THE TASK.
Search the records for lines that contain the word "LIST". Copy them all.

DATA FOR THIS TASK.
§ §

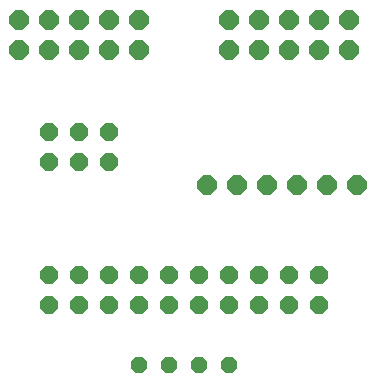
<source format=gts>
G75*
%MOIN*%
%OFA0B0*%
%FSLAX25Y25*%
%IPPOS*%
%LPD*%
%AMOC8*
5,1,8,0,0,1.08239X$1,22.5*
%
%ADD10OC8,0.06000*%
%ADD11OC8,0.06400*%
%ADD12OC8,0.05600*%
D10*
X0037000Y0056300D03*
X0037000Y0066300D03*
X0047000Y0066300D03*
X0047000Y0056300D03*
X0057000Y0056300D03*
X0057000Y0066300D03*
X0067000Y0066300D03*
X0067000Y0056300D03*
X0077000Y0056300D03*
X0077000Y0066300D03*
X0087000Y0066300D03*
X0087000Y0056300D03*
X0097000Y0056300D03*
X0097000Y0066300D03*
X0107000Y0066300D03*
X0107000Y0056300D03*
X0117000Y0056300D03*
X0117000Y0066300D03*
X0127000Y0066300D03*
X0127000Y0056300D03*
X0057000Y0103800D03*
X0057000Y0113800D03*
X0047000Y0113800D03*
X0047000Y0103800D03*
X0037000Y0103800D03*
X0037000Y0113800D03*
D11*
X0037000Y0141300D03*
X0037000Y0151300D03*
X0027000Y0151300D03*
X0027000Y0141300D03*
X0047000Y0141300D03*
X0047000Y0151300D03*
X0057000Y0151300D03*
X0057000Y0141300D03*
X0067000Y0141300D03*
X0067000Y0151300D03*
X0097000Y0151300D03*
X0097000Y0141300D03*
X0107000Y0141300D03*
X0107000Y0151300D03*
X0117000Y0151300D03*
X0117000Y0141300D03*
X0127000Y0141300D03*
X0127000Y0151300D03*
X0137000Y0151300D03*
X0137000Y0141300D03*
X0139500Y0096300D03*
X0129500Y0096300D03*
X0119500Y0096300D03*
X0109500Y0096300D03*
X0099500Y0096300D03*
X0089500Y0096300D03*
D12*
X0087000Y0036300D03*
X0097000Y0036300D03*
X0077000Y0036300D03*
X0067000Y0036300D03*
M02*

</source>
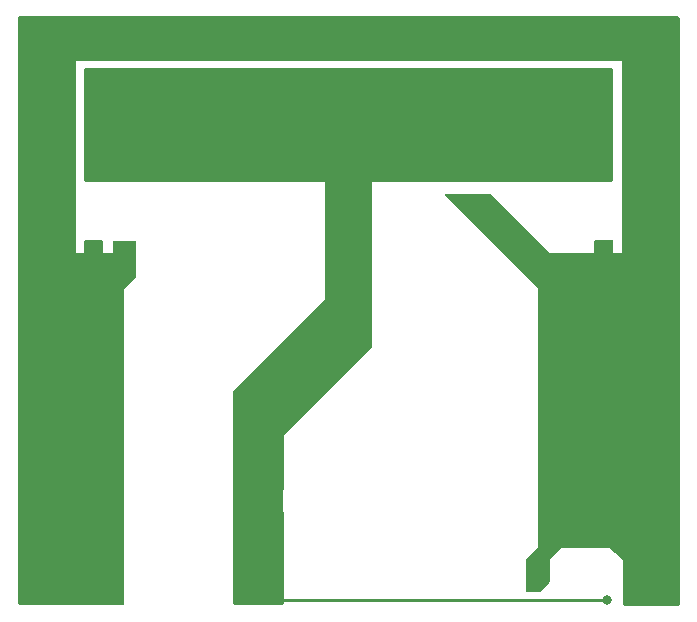
<source format=gbr>
%TF.GenerationSoftware,KiCad,Pcbnew,(6.0.6)*%
%TF.CreationDate,2022-12-14T21:04:27-05:00*%
%TF.ProjectId,Cartridge,43617274-7269-4646-9765-2e6b69636164,rev?*%
%TF.SameCoordinates,Original*%
%TF.FileFunction,Copper,L2,Bot*%
%TF.FilePolarity,Positive*%
%FSLAX46Y46*%
G04 Gerber Fmt 4.6, Leading zero omitted, Abs format (unit mm)*
G04 Created by KiCad (PCBNEW (6.0.6)) date 2022-12-14 21:04:27*
%MOMM*%
%LPD*%
G01*
G04 APERTURE LIST*
%TA.AperFunction,ViaPad*%
%ADD10C,0.800000*%
%TD*%
%TA.AperFunction,ViaPad*%
%ADD11C,2.300000*%
%TD*%
%TA.AperFunction,Conductor*%
%ADD12C,0.250000*%
%TD*%
G04 APERTURE END LIST*
D10*
%TO.N,GND*%
X162200000Y-56100000D03*
X137900000Y-56000000D03*
%TO.N,+5V*%
X177500000Y-70500000D03*
X122500000Y-70600000D03*
%TO.N,GND*%
X152400000Y-60500000D03*
X147600000Y-60500000D03*
X148500000Y-61500000D03*
X151500000Y-61500000D03*
X144000000Y-82200000D03*
X148500000Y-71200000D03*
X151500000Y-74800000D03*
X140700000Y-79000000D03*
%TO.N,+5V*%
X130500000Y-84000000D03*
X166600000Y-91500000D03*
X173000000Y-92100000D03*
X130500000Y-70600000D03*
X166500000Y-70500000D03*
X160500000Y-62600000D03*
X171600000Y-66600000D03*
X128400000Y-66600000D03*
X131500000Y-66500000D03*
X130500000Y-96300000D03*
X122500000Y-96300000D03*
X166200000Y-95000000D03*
X173700000Y-96400000D03*
X177500000Y-96400000D03*
X122500000Y-47500000D03*
X177400000Y-47500000D03*
%TO.N,GND*%
X171900000Y-60500000D03*
X171900000Y-51900000D03*
X128100000Y-60500000D03*
X128100000Y-51900000D03*
X140700000Y-96400000D03*
X143600000Y-96400000D03*
X171900000Y-96400000D03*
X150000000Y-54500000D03*
D11*
%TO.N,+5V*%
X176500000Y-80000000D03*
X123500000Y-80000000D03*
%TD*%
D12*
%TO.N,GND*%
X171900000Y-96400000D02*
X143600000Y-96400000D01*
X143600000Y-96400000D02*
X140700000Y-96400000D01*
%TD*%
%TA.AperFunction,Conductor*%
%TO.N,GND*%
G36*
X172342121Y-51420002D02*
G01*
X172388614Y-51473658D01*
X172400000Y-51526000D01*
X172400000Y-60865500D01*
X172379998Y-60933621D01*
X172326342Y-60980114D01*
X172274000Y-60991500D01*
X170747255Y-60991500D01*
X170746485Y-60991498D01*
X170745669Y-60991493D01*
X170668911Y-60991024D01*
X170655990Y-60994717D01*
X170654478Y-60995149D01*
X170619853Y-61000000D01*
X129382780Y-61000000D01*
X129346678Y-60994717D01*
X129345903Y-60994485D01*
X129345897Y-60994484D01*
X129337303Y-60991914D01*
X129328332Y-60991859D01*
X129328331Y-60991859D01*
X129318272Y-60991798D01*
X129302863Y-60991704D01*
X129302080Y-60991671D01*
X129300983Y-60991500D01*
X129269992Y-60991500D01*
X129269222Y-60991498D01*
X129195584Y-60991048D01*
X129195583Y-60991048D01*
X129191648Y-60991024D01*
X129190304Y-60991408D01*
X129188959Y-60991500D01*
X127726000Y-60991500D01*
X127657879Y-60971498D01*
X127611386Y-60917842D01*
X127600000Y-60865500D01*
X127600000Y-51526000D01*
X127620002Y-51457879D01*
X127673658Y-51411386D01*
X127726000Y-51400000D01*
X172274000Y-51400000D01*
X172342121Y-51420002D01*
G37*
%TD.AperFunction*%
%TD*%
%TA.AperFunction,Conductor*%
%TO.N,+5V*%
G36*
X177942121Y-47020002D02*
G01*
X177988614Y-47073658D01*
X178000000Y-47126000D01*
X178000000Y-96774000D01*
X177979998Y-96842121D01*
X177926342Y-96888614D01*
X177874000Y-96900000D01*
X173326000Y-96900000D01*
X173257879Y-96879998D01*
X173211386Y-96826342D01*
X173200000Y-96774000D01*
X173200000Y-93000000D01*
X172956870Y-92797392D01*
X172013916Y-92011596D01*
X172013914Y-92011595D01*
X172000000Y-92000000D01*
X168000000Y-92000000D01*
X167000000Y-93000000D01*
X167000000Y-94851288D01*
X166979998Y-94919409D01*
X166967233Y-94936044D01*
X166249766Y-95725258D01*
X166189144Y-95762207D01*
X166156535Y-95766500D01*
X165126000Y-95766500D01*
X165057879Y-95746498D01*
X165011386Y-95692842D01*
X165000000Y-95640500D01*
X165000000Y-93052190D01*
X165020002Y-92984069D01*
X165036905Y-92963095D01*
X166000000Y-92000000D01*
X166000000Y-70000000D01*
X158215095Y-62215095D01*
X158181069Y-62152783D01*
X158186134Y-62081968D01*
X158228681Y-62025132D01*
X158295201Y-62000321D01*
X158304190Y-62000000D01*
X161947810Y-62000000D01*
X162015931Y-62020002D01*
X162036905Y-62036905D01*
X167000000Y-67000000D01*
X170800000Y-67000000D01*
X170800000Y-66047785D01*
X170820002Y-65979664D01*
X170873658Y-65933171D01*
X170926000Y-65921785D01*
X172274000Y-65921785D01*
X172342121Y-65941787D01*
X172388614Y-65995443D01*
X172400000Y-66047785D01*
X172400000Y-67000000D01*
X173100000Y-67000000D01*
X173100000Y-50800000D01*
X126900000Y-50800000D01*
X126900000Y-67000000D01*
X127600000Y-67000000D01*
X127600000Y-66047785D01*
X127620002Y-65979664D01*
X127673658Y-65933171D01*
X127726000Y-65921785D01*
X129074000Y-65921785D01*
X129142121Y-65941787D01*
X129188614Y-65995443D01*
X129200000Y-66047785D01*
X129200000Y-67000000D01*
X130000000Y-67000000D01*
X130000000Y-66126000D01*
X130020002Y-66057879D01*
X130073658Y-66011386D01*
X130126000Y-66000000D01*
X131874000Y-66000000D01*
X131942121Y-66020002D01*
X131988614Y-66073658D01*
X132000000Y-66126000D01*
X132000000Y-68951288D01*
X131979998Y-69019409D01*
X131967232Y-69036045D01*
X131074441Y-70018115D01*
X131000000Y-70100000D01*
X131000000Y-96674000D01*
X130979998Y-96742121D01*
X130926342Y-96788614D01*
X130874000Y-96800000D01*
X122126000Y-96800000D01*
X122057879Y-96779998D01*
X122011386Y-96726342D01*
X122000000Y-96674000D01*
X122000000Y-47126000D01*
X122020002Y-47057879D01*
X122073658Y-47011386D01*
X122126000Y-47000000D01*
X177874000Y-47000000D01*
X177942121Y-47020002D01*
G37*
%TD.AperFunction*%
%TD*%
%TA.AperFunction,Conductor*%
%TO.N,GND*%
G36*
X152000000Y-74947810D02*
G01*
X151979998Y-75015931D01*
X151963095Y-75036905D01*
X144500000Y-82500000D01*
X144500000Y-86876165D01*
X144498236Y-86897178D01*
X144430707Y-87296435D01*
X144391366Y-87764929D01*
X144391366Y-88235071D01*
X144430707Y-88703565D01*
X144431145Y-88706154D01*
X144498236Y-89102822D01*
X144500000Y-89123835D01*
X144500000Y-96674000D01*
X144479998Y-96742121D01*
X144426342Y-96788614D01*
X144374000Y-96800000D01*
X140326000Y-96800000D01*
X140257879Y-96779998D01*
X140211386Y-96726342D01*
X140200000Y-96674000D01*
X140200000Y-78852190D01*
X140220002Y-78784069D01*
X140236905Y-78763095D01*
X148000000Y-71000000D01*
X148000000Y-60900000D01*
X152000000Y-60900000D01*
X152000000Y-74947810D01*
G37*
%TD.AperFunction*%
%TD*%
M02*

</source>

§ §

ANSWER SECTION.
G04 APERTURE LIST*
G04 APERTURE END LIST*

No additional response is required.